Diet

Changing How You Look at Dieting & Exercise After Weight Loss Surgery

Blank diet plan journal sits ready to start a new nutrition plan after weight loss surgery in Alabama

With so much confusion swirling around how we eat and proper “diet,” it can all get very frustrating. How many diet books, blogs, and influencers are out there in the ether? Probably more than we can even imagine. While there are plenty of new dietary concepts, there’s one that’s not new, but it may require a mindset shift for some bariatric patients:

Keep it simple.

Eat for Nutrition, Not Pleasure

Think of eating only in the context of meeting a nutritional goal every 3-4 hours. Consider nutrition as the doses of materials your body needs to feel well and function. These are either energy or construction resources – not meals or snacks. Doses of protein, vitamins, and fiber-rich vegetables will do your body well. Don’t ‘overdose’ on simple carbs like sugars and white grains or energy sources such as fats, but instead try to limit eating for pleasure to select occasions – and plan well for them.

In very general terms, eat more construction food (protein, veggies, fruit, fiber) than energy material.

Take Your Time

Relying on softer foods (like egg whites or cottage cheese) or liquids like protein shakes does well to accomplish nutrition goals quickly. This is just fine when you are busy. But as is often said, “Time on one’s hands means food in one’s mouth.”  Chewing solid food protein and vegetable sources is ideal when we have some time to eat such as evenings after work. Remember, you shouldn’t skip breakfast or between-meal ‘doses’ of protein. Try not to miss a ‘dose’ of nutrition – think of it just like medication.  This is simple, though not always easy.

Do Not Stay Hungry

If your goal is to reduce body fat, avoid the “Seven Deadly Sins” of energy foods.  Avoid bread, potatoes, pasta, rice, corn, added sugar, and flour. When it comes to “energy foods,” reduce animal fats as much as possible to control your caloric intake. Generally, it takes energy to digest and process fats and almost no energy to process simple carbs. That’s how and why the Atkins, grapefruit, and Keto diets work, even with bacon, for example, as a feature.

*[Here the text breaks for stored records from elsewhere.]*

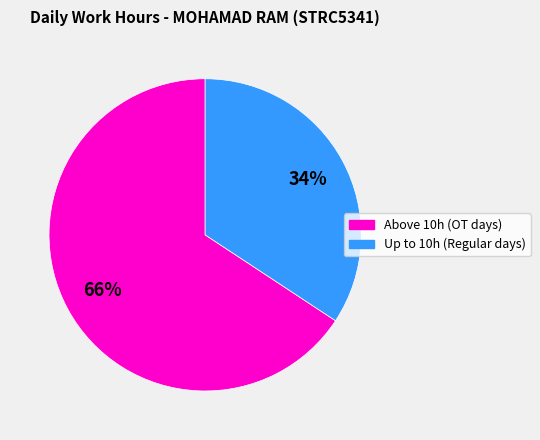

Combined, do Up to 10h (Regular days) and Above 10h (OT days) account for over 50%?

Yes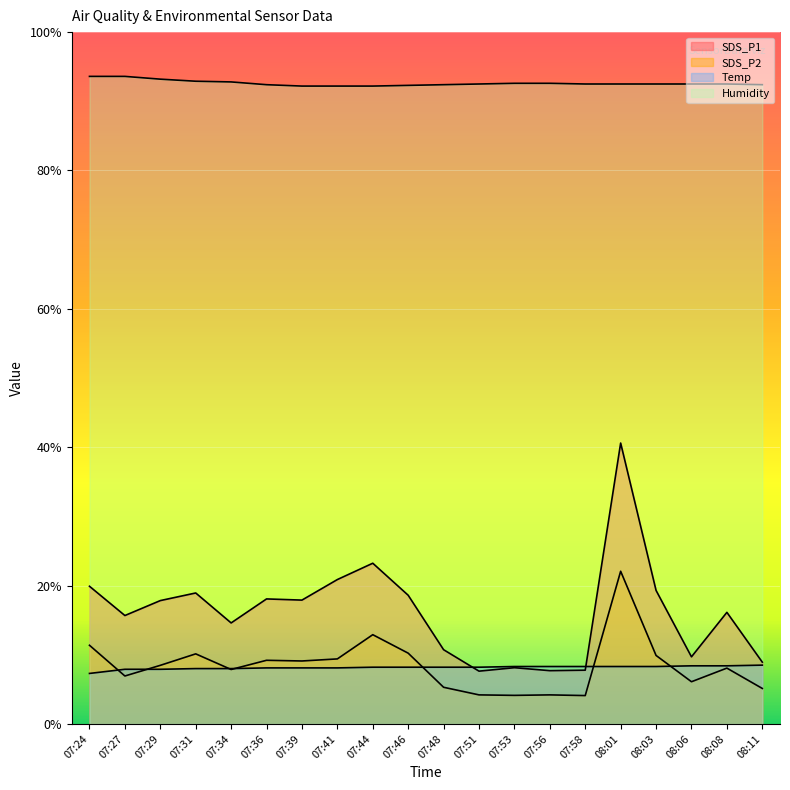

Reading left to right, extract all data points from this chart.

SDS_P1: 19.9	15.7	17.8	18.9	14.6	18.1	17.9	20.9	23.2	18.6	10.7	7.6	8.1	7.7	7.8	40.6	19.3	9.7	16.1	8.9
SDS_P2: 11.4	6.9	8.5	10.1	7.9	9.2	9.1	9.4	12.9	10.2	5.3	4.2	4.1	4.2	4.1	22.1	9.9	6.1	8.1	5.1
Temp: 7.3	7.9	7.9	8.0	8.0	8.1	8.1	8.1	8.2	8.2	8.2	8.2	8.3	8.3	8.3	8.3	8.3	8.4	8.4	8.5
Humidity: 93.6	93.6	93.2	92.9	92.8	92.4	92.2	92.2	92.2	92.3	92.4	92.5	92.6	92.6	92.5	92.5	92.5	92.5	92.5	92.4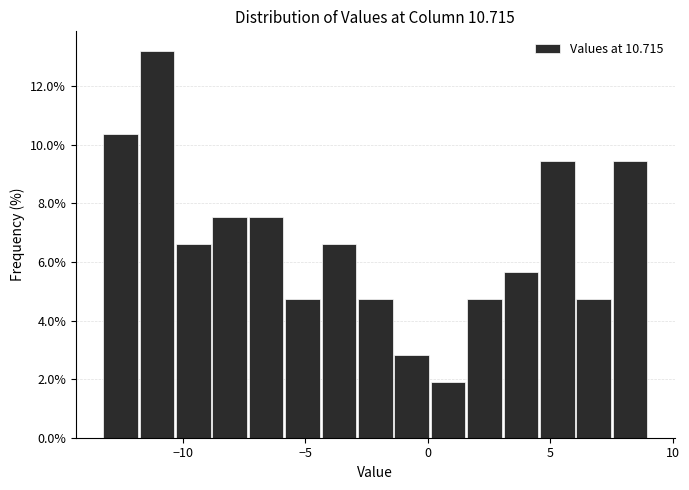

Read against the x-axis, roughly where is the centre of the tallest bar?

-11.0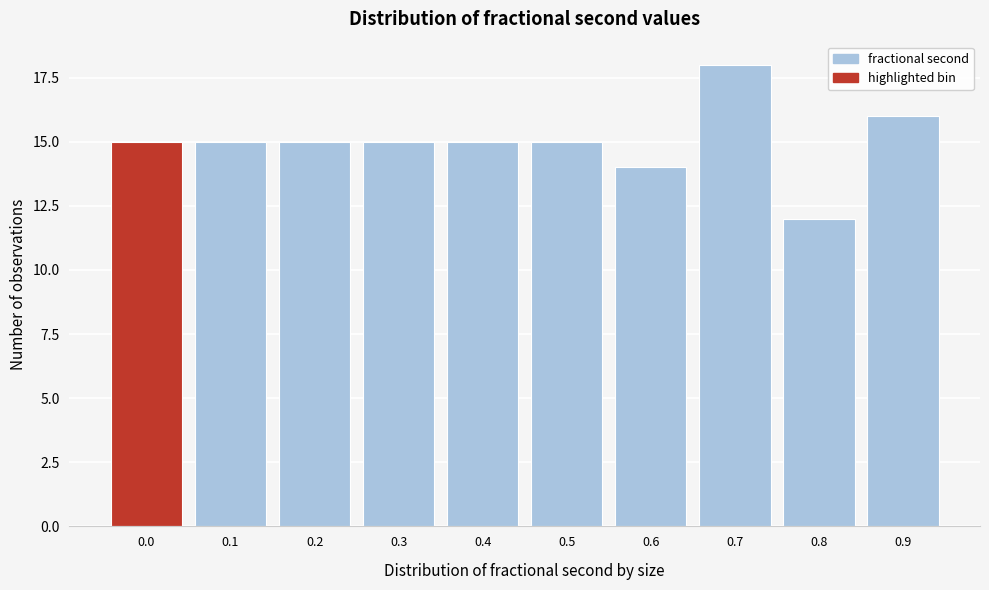

Reading left to right, what are all the values shown in this chart?

0.0=15	0.1=15	0.2=15	0.3=15	0.4=15	0.5=15	0.6=14	0.7=18	0.8=12	0.9=16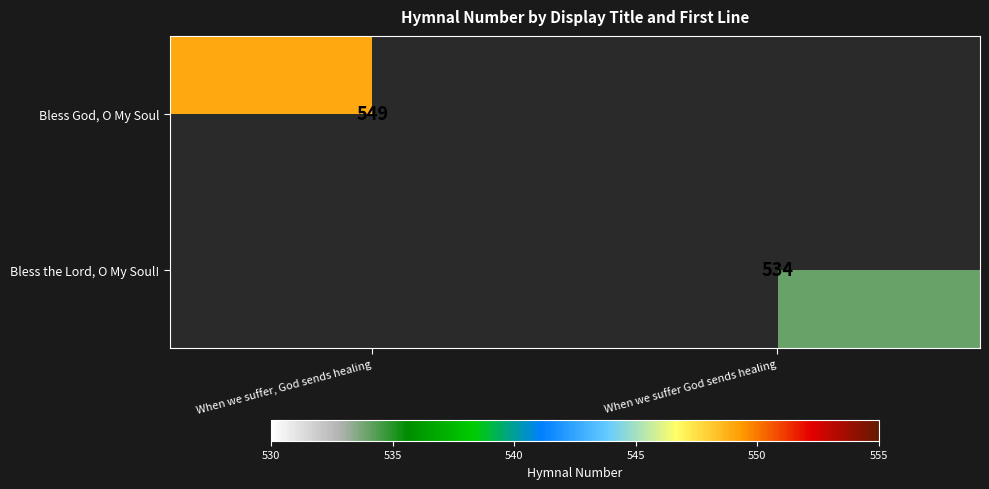

The Bless God, O My Soul series shows 920 at When we suffer, God sends healing. True or false?

False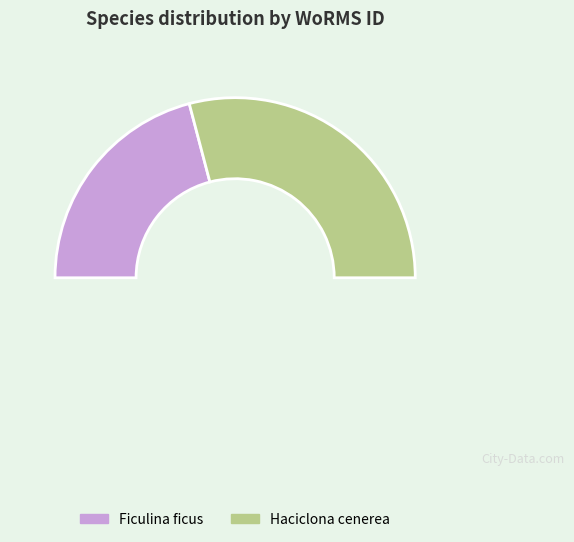

Rank the categories by value from highest to lowest.

Haciclona cenerea, Ficulina ficus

You’ll Skip What You Don’t Miss

If you manage to avoid simple carbs for just a few weeks, you will stop missing them. Carbs affect you negatively in two ways.  Not only are they easy and habit-forming due to their taste, but they also make you crave more by forcing an ‘insulin dump’ by your pancreas to drive sugar energy into cells that need it.  The rest is processed by your liver into fat.  Made worse by insulin resistance (such as in type-2 diabetes), excess insulin circulates and hormonally increases hunger. It is a hunger primarily for more sweets, so this insulin will have something on which to act.  Even if you can be disciplined enough to eat protein during those post-sugar crashes, the insulin continues to circulate, and hunger persists even when you might otherwise be satisfied. This explains why you may be more ravenous after eating a typical sugary cereal for breakfast as opposed to days when you skip breakfast altogether. That’s “insulin hunger” driving you to the candy.

Enjoying Food

For many of us, eating only to exist is not exciting. We want to enjoy what we eat. Unfortunately, when eating highly processed, sugary, and fast foods, we abuse our taste buds to the point where they simply do not respond to fresh and delicious fruits, vegetables, and lean protein. However, as you follow your new, simple diet, these wholesome and fresh foods will become more enjoyable, and you won’t miss the less healthy options.

The Exercise Game Doesn’t Change

Move more, eat less. Set a goal to exercise more today than yesterday and this week than last. The goal remains the same whether you succeed or fail at nutrition or exercise regimens. Keep trying, and don’t get discouraged.

Work or “usual” activities are your body’s baseline, and it will not be compelled to dip into your energy stores (excess fat) until you demand more.  Exercise generally includes dedicated activity that keeps your heart rate over 100 for at least 20 minutes. Walking briskly for even just 20 minutes counts, but always plan to do more tomorrow if you can, regardless of what is accomplished today…until a habit is in place.

Swimming continuously for 20 minutes or more is arguably the best exercise possible because of the no/low weight impact on joints and related structures. All the while, you are engaging nearly every muscle group and extremity. Swimming for exercise is a rare habit for most. So, start with a single lap or even part of one. Then try for more the next time. Keep repeating until you reach your goals or Olympic gold, whichever comes first.

Everything you want is on the other side of hard   ~Monty Williams, Phoenix Suns Head Coach.